Evan Slead ’16 / Emertainment Monthly Staff Writer
Primetime television has always been the breeding ground for stories focused around crime. Law & Order and Twin Peaks being the original powerhouses, created several spin off series tackling different aspects of legal cases. Of course with success comes copy cats and attempts to approach the goldmine from a different entry. Those looking for a new police procedural TV show this fall can rejoice in knowing CBS has their fix.
Stalker is the newest iteration of crime drama created to teach viewers about the sub sect of law enforcement focused on stalker cases. Unlike the recent attempts of Motive and Those Who Kill to give a fresh take to the crime drama, Stalker bypasses all of the gimmicks and succeeds in creating a strong, compelling story.

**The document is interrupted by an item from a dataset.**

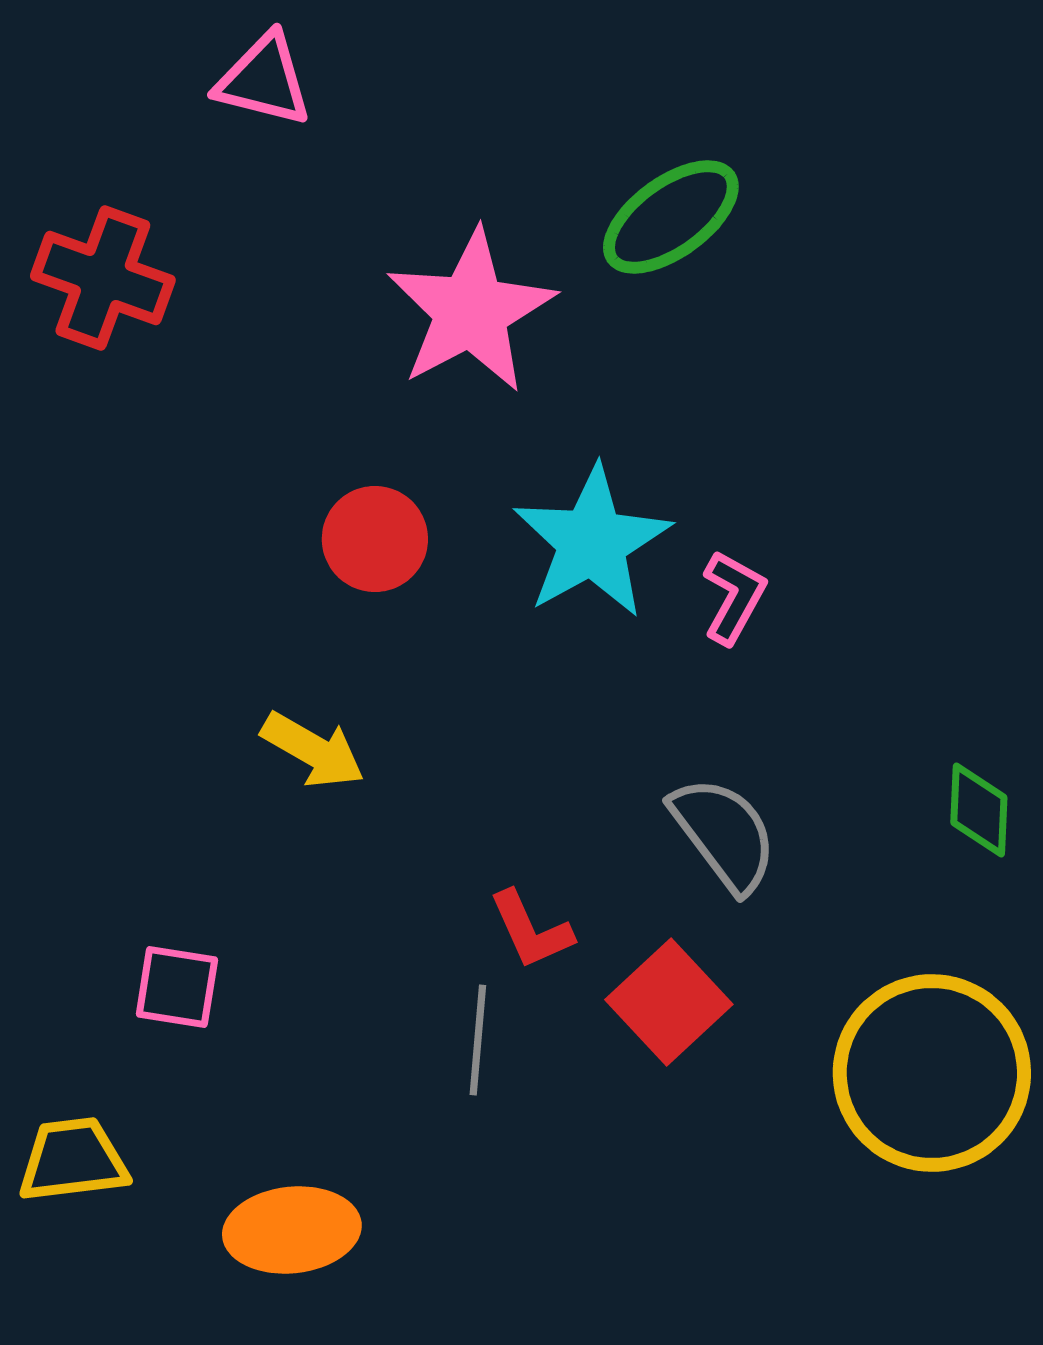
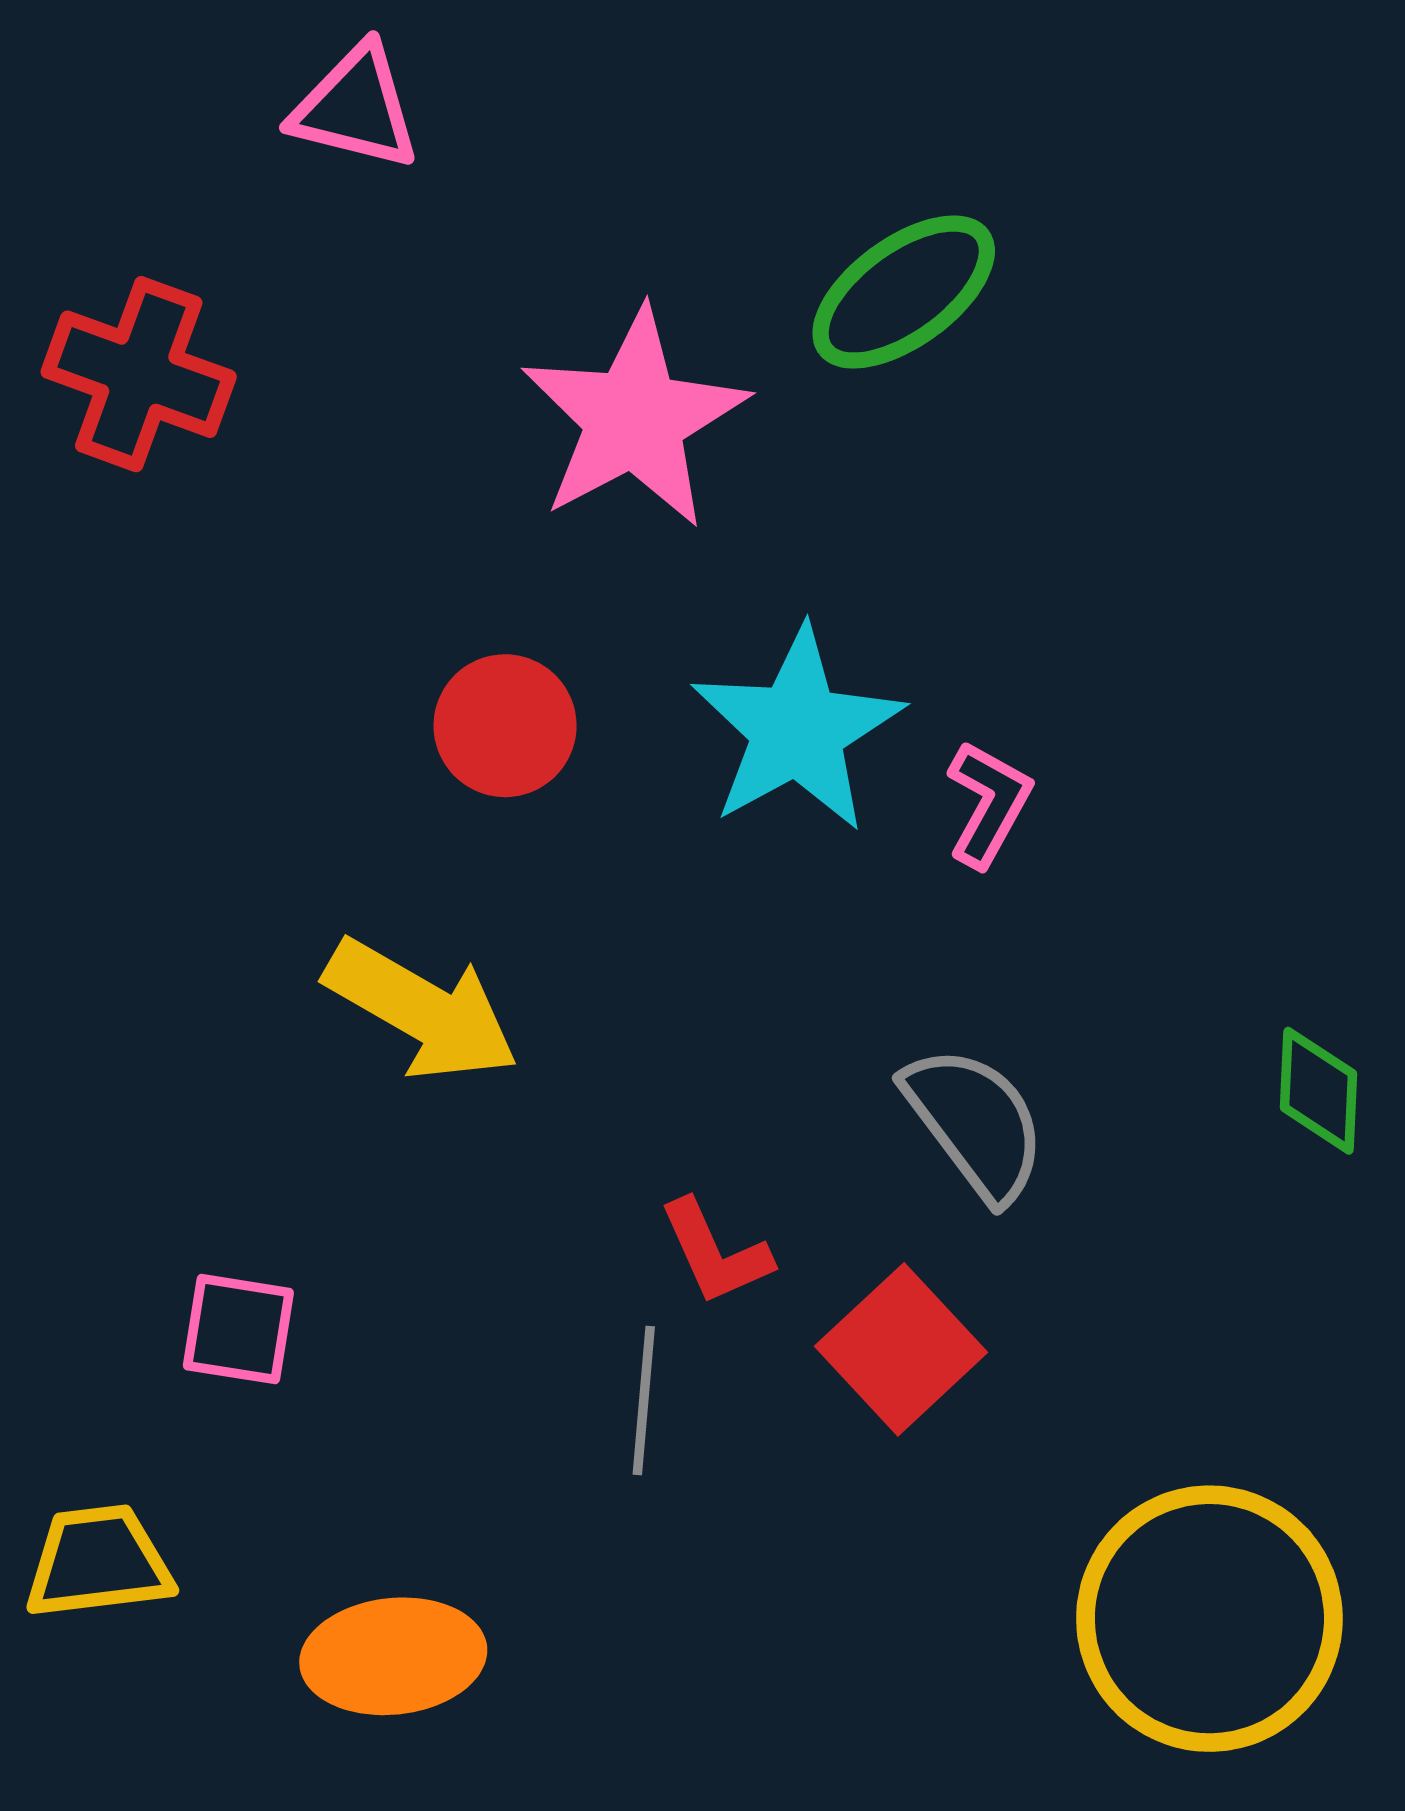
yellow arrow: (313, 750) -> (422, 1010), size x1.4
yellow circle: (932, 1073) -> (1209, 1619), moved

Maggie Q plays Beth Davis, a Los Angeles police lieutenant specializing in stalker cases. Davis clearly puts her complete being into her job by taking on any case that comes her way. Late nights and a lack of social life give her the focus she needs to track down those who torment through stalking and killing.
Viewers are told visually that Davis has a history with stalkers of her own as she checks her locks and window shades every night before falling asleep. Q gives a beautiful strength and vulnerability in her performance that can be difficult to portray without coming off cheesy. She gives a sense that she can handle what comes her way, but has fears and mental barriers that will need to be overcome at some point. Overall, Davis is an intriguing character and one that will be interesting to see unfold as the series progresses.

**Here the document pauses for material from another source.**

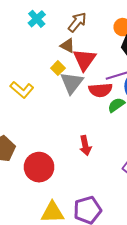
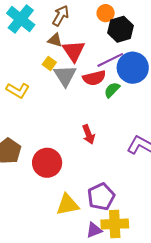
cyan cross: (37, 19) -> (21, 19), size x1.6

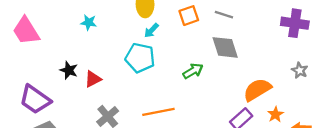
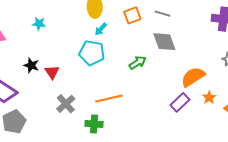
cyan star: (89, 22) -> (39, 24), moved
red triangle: (93, 79) -> (52, 72), turned -35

Riding shotgun is newbie to the Los Angeles department, Detective Jack Larsen, played by Dylan McDermott. Larsen is introduced as a mysterious character, almost as one to not be trusted. He is new to the stalker cases but he seems to know more than Davis was expecting. His reasons for transferring to Los Angeles become more clouded and mysterious as shots of his own stalker tendencies slowly become illuminated.
McDermott seems to be a good choice to portray Larsen’s sarcastic yet intriguing persona. He gives a charisma and trustworthy air to a character written to be somewhat slimy and lecherous which is needed to not make Larsen completely unlikable. The character clearly has a closet full of secrets and a mind brimming with intrigue which will create a nice contrast to the more stoic Davis as the season plays on.

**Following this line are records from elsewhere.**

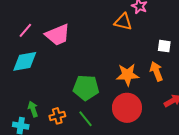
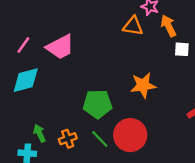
orange arrow: (156, 71) -> (168, 26), moved
red circle: (127, 108) -> (130, 135), moved

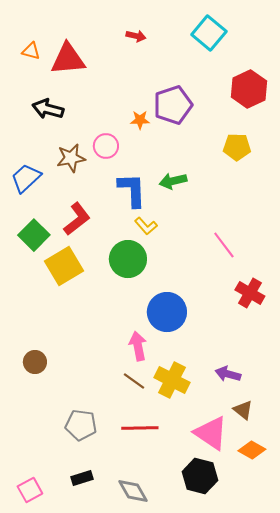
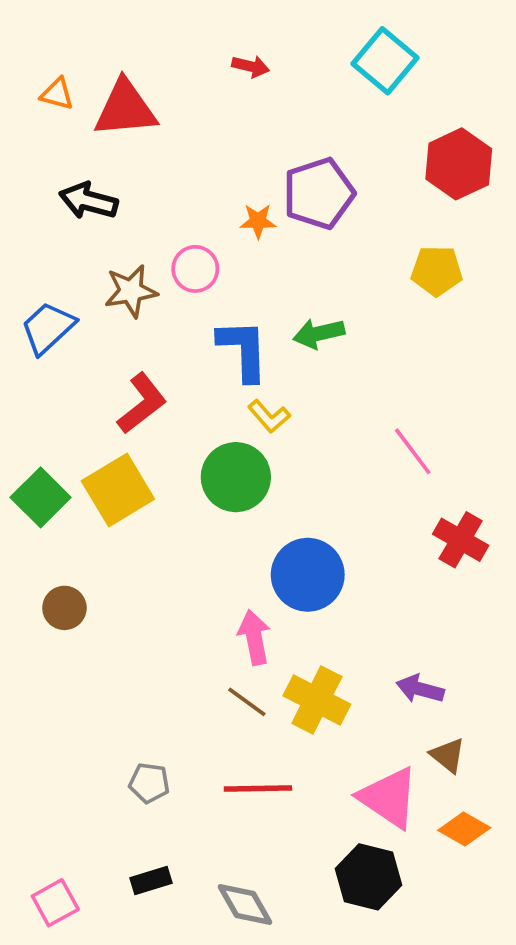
green square: (34, 235) -> (41, 497), moved
brown circle: (35, 362) -> (64, 608), moved
gray pentagon: (81, 425) -> (149, 783), size x0.7

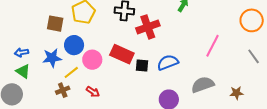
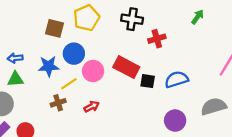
red cross: (148, 27) -> (157, 39), size x0.7
green triangle: (23, 71) -> (16, 79), turned -42
red arrow: (93, 92) -> (92, 107), turned -64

The truly phenomenal and promising aspect of Stalker comes in its creator and writer, Kevin Williamson. Williamson began his career as the out of nowhere screenwriter of the mega successful film Scream. He has been working steadily since with shows like Dawson’s Creek, The Vampire Diaries, and The Following. Williamson is a fan of the horror genre which is very apparent in his newest project. The stalker cases shown don’t give much back story to the stalkers themselves and instead focus on getting the viewer hooked through the attacks. One stalker attacks his victims while wearing a demented smiley face mask which is a creative nod to the characters during the golden age of slashers. Many shows of late have tried to give us the complete background history and mental state of each killer in a case. This is a compelling approach of course, but it is nice to have a show where viewers want to see the detectives just take the stalker out. Most notably, the scenes of attacks are actually scary, which is what Williamson is great at setting up as a writer.
Overall, Stalker is going to be an interesting ride. Williamson is known for creating twists in his stories which will make this a must watch for those who like to stay current. Well defined narrative, strong acting, compelling visuals and set ups gives this series a great jumping off point.
Stalker airs Wednesdays at 10pm on CBS.